B. Rumusan Masalah Berdasarkan uraian latar belakang di atas, dapat dirumuskan permasalahan dalam penelitian ini adalah sebagai berikut: 1. Apakah DAU mempunyai pengaruh positif terhadap Belanja Daerah? 2. Apakah PAD mempunyai pengaruh positif terhadap Belanja Daerah? 3. Apakah terjadi Flypaper Effect pada Laporan Realisasi APBD? 4. Apakah terjadi Flypaper Effect pada hubungan pengaruh DAU dan PAD terhadap prediksi Belanja Daerah? 5. Apakah Flypaper Effect terjadi pada daerah dengan PAD tinggi atau daerah dengan PAD rendah?
7
C. Tujuan Penelitian Berdasarkan rumusan masalah tersebut maka tujuan dari penelitian ini adalah untuk menguji dan memberikan bukti empiris mengenai : 1. Pengaruh positif DAU terhadap Belanja Daerah. 2. Pengaruh positif PAD terhadap Belanja Daerah. 3. Kemungkinan terjadinya Flypaper Effect pada Laporan Realisasi APBD. 4. Kemungkinan terjadinya Flypaper Effect pada prediksi Belanja Daerah. 5. Kemungkinan adanya perbedaan Flypaper Effect antara daerah dengan PAD tinggi dan rendah.

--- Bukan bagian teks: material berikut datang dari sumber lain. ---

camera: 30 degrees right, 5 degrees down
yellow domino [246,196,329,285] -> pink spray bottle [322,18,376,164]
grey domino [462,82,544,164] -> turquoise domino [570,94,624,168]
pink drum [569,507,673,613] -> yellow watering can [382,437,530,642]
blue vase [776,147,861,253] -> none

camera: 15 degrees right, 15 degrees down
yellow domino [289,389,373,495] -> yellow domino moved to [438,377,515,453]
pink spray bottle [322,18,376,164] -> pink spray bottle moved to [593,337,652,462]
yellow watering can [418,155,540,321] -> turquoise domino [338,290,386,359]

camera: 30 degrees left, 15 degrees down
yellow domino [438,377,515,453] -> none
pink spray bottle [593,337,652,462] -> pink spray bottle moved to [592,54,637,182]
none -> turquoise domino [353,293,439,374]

D. Manfaat Penelitian 1. Manfaat Teoritis Memberikan kontribusi teori yang dapat dijadikan sebagai tambahan referensi dan data bagi penelitian-penelitian selanjutnya serta diharapkan dapat memberikan sumbangan ilmu pengetahuan di bidang Akuntansi Sektor Publik. 2. Manfaat di Bidang Praktek Bagi Pemerintah diharapkan dapat digunakan sebagai bukti empiris tentang penerapan sistem yang ada dan dapat digunakan sebagai acuan dalam menetapkan kebijakan di masa yang akan datang yang berkaitan dengan perencanaan, pengendalian, dan evaluasi dari APBN dan APBD, serta Undang-Undang (UU) dan Peraturan Pemerintah (PP) yang mendukungnya.